The British Business Bank is working to launch a new fund that could invest as much as £600m worth of pension savings into UK growth companies.
As first reported by the Times, the government-owned economic development bank has been working on a plan to push more funds into UK startups, in an attempt to curb the trend of foreign buyers snapping up promising British businesses.
As overseas venture capital firms, particularly from the US, are heavily investing in British companies, the initiative is aiming to foster competition and keep promising companies on domestic turf.
The bank is actively seeking proposals from pension funds to create fresh private sector investment vehicles in which the government would co-invest in.
Next month’s budget could unveil an initial two private sector collaborators for its “long-term investment for technology and science” initiative, known as the Lifts scheme.

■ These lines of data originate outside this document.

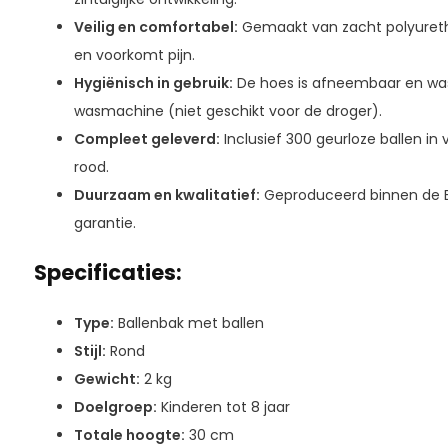
Veilig en comfortabel:
Gemaakt van zacht polyuret
en voorkomt pijn.
Hygiënisch in gebruik:
De hoes is afneembaar en was
wasmachine (niet geschikt voor de droger).
Compleet geleverd:
Inclusief 300 geurloze ballen in v
rood.
Duurzaam en kwalitatief:
Geproduceerd binnen de E
garantie.
Specificaties:
Type:
Ballenbak met ballen
Stijl:
Rond
Gewicht:
2 kg
Doelgroep:
Kinderen tot 8 jaar
Totale hoogte:
30 cm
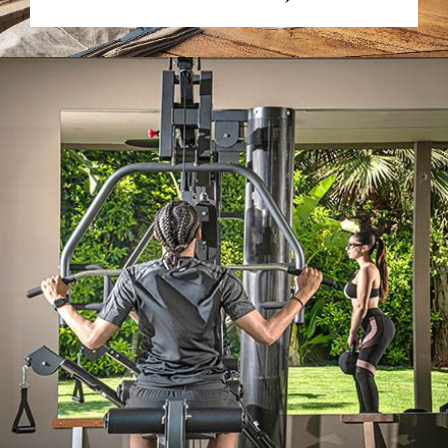
PREBERI VEČ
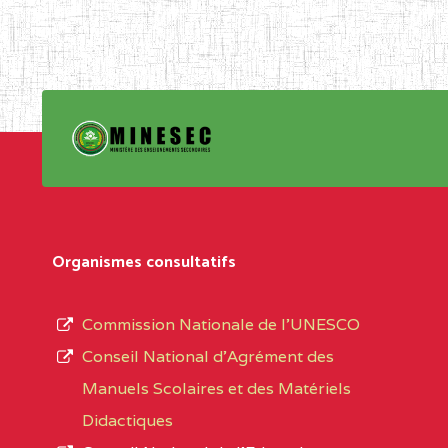
Organismes consultatifs
Commission Nationale de l’UNESCO
Conseil National d’Agrément des
Manuels Scolaires et des Matériels
Didactiques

The state fund comes in response to the Mansion House reforms spearheaded by Chancellor Jeremy Hunt.
Chief executive of the bank, Louis Taylor, said: “There is some time pressure there. It feels like fertile ground to be able to move things on. We are prosecuting this, the chancellor’s request, with some pace.”
With the growth fund, he reckons the bank could double its current investment of £300m a year in “each of equity and debt.”
“We think we could probably do double that [with the growth fund] without distorting the market too much. We don’t want to raise too much money that we can’t actually invest. But it’s got to be meaningful as well,” he said.
There is some doubt over pension cash being channelled into growth companies that are considered high-risk but Taylor said the industry has shown interest, especially larger funds.